Privacy Policy
Last updated: 30 June 2026
This Privacy Policy explains how Tedrix (“we”, “us”) collects and processes personal data when you use our website and gated application at tedrix.io (the “Service”). We are the data controller for your account data. For data you upload to run an automation, we act as a data processor on your behalf — see “Data you process through the Service” below.
Who we are
Tedrix is a sole proprietorship (enskild firma) run by Teddy Wasserman, Vinningsbovägen 1, 445 34 Bohus, Sweden. Given our size we are not required to appoint a Data Protection Officer; for any privacy question, or to exercise your rights, contact us at info@tedrix.io.
Data we collect
Account data: your name or company name, email address, and a securely hashed password (we never see your password in plain text).
Billing data: subscription status and billing details, handled by our payment processor, Stripe. We do not store full card numbers.
Usage data: basic technical logs needed to operate and secure the Service.
Cookies
We use essential cookies required for authentication and security (for example, to keep you signed in). If we introduce optional analytics or marketing cookies in future, we will request your consent where required by law.
Data you process through the Service
When you run an automation (for example, ranking CVs), you may submit documents or other content that can contain personal data about third parties (such as job candidates). This content is processed only for the time necessary to provide the requested result and is not retained after processing, except where temporary storage is technically required for secure operation or required by law. For this content you are the controller and Tedrix is your processor; a Data Processing Agreement is available upon request or incorporated by reference.
Where this content includes personal data about people who did not give it to us directly (such as job candidates whose CVs our customer uploads), our customer is the controller and is responsible for informing those individuals and having a lawful basis, as required by Article 14 of the GDPR.
Automated processing
Some automations use AI to analyse content and produce a result — for example, scoring or ranking CVs. These results are designed to assist a human decision, not to make a final decision about anyone automatically. A person reviews and decides; the output is a recommendation. If you are subject to such processing, you can ask the controller (our customer, for uploaded content) for human review, to express your view, or to contest the outcome. We do not use your content to train AI models.
Legal bases (GDPR)
We process account and billing data to perform our contract with you (Article 6(1)(b)) and to meet legal obligations such as bookkeeping (Article 6(1)(c)). Limited technical logging relies on our legitimate interest in operating a secure Service (Article 6(1)(f)), which we have weighed against your interests and rights and consider not to override them given the limited, security-focused nature of the data. Content you submit to an automation is processed under your instructions as controller.
Sub-processors
We rely on a small number of trusted providers to run the Service:
- Supabase — authentication and database hosting.
- Vercel — application hosting.
- Stripe — payment processing.
- Anthropic — AI model used to process automation content (e.g. scoring CVs). Content is sent only to generate your result and is not used to train models.

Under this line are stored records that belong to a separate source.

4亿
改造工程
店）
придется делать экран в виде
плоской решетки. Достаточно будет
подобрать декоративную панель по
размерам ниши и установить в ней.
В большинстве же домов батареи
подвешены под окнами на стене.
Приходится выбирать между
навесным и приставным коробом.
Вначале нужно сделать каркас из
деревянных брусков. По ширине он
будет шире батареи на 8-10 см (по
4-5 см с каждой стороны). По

- Zoho — sending transactional email (e.g. confirmation and password-reset messages).
International transfers
Where a provider processes data outside the EU/EEA, we rely on appropriate safeguards such as the EU Standard Contractual Clauses. We prefer EU processing regions for automation content where available.
Security
We use appropriate technical and organizational measures to protect personal data against unauthorized access, alteration, disclosure, or destruction. This includes encrypted connections, hashed passwords, and restricted access to systems handling personal data.
How long we keep data
Account data is kept while your account is active and deleted within about 30 days after you close it. Billing and accounting records are kept for 7 years as required by the Swedish Bookkeeping Act (bokföringslagen). Automation content is not retained after processing. You can request deletion of your account at any time; some information may be retained where required by law, such as accounting records.
Children
The Service is not intended for children under the age of 16, and we do not knowingly collect personal data from them. If you believe a child has provided us personal data, contact us and we will delete it.
Your rights
Under the GDPR you have the right to access, correct, delete, restrict, or object to the processing of your personal data, the right to data portability, and — where we rely on consent — the right to withdraw that consent at any time. We respond to requests within one month (extendable by two further months for complex requests, in which case we will tell you). You may also lodge a complaint with the Swedish data protection authority (Integritetsskyddsmyndigheten, IMY). To exercise any right, email info@tedrix.io. If your request concerns content uploaded by one of our customers, we will direct you to that customer as the controller.
Changes to this policy
We may update this policy from time to time. Material changes will be reflected by the “Last updated” date above.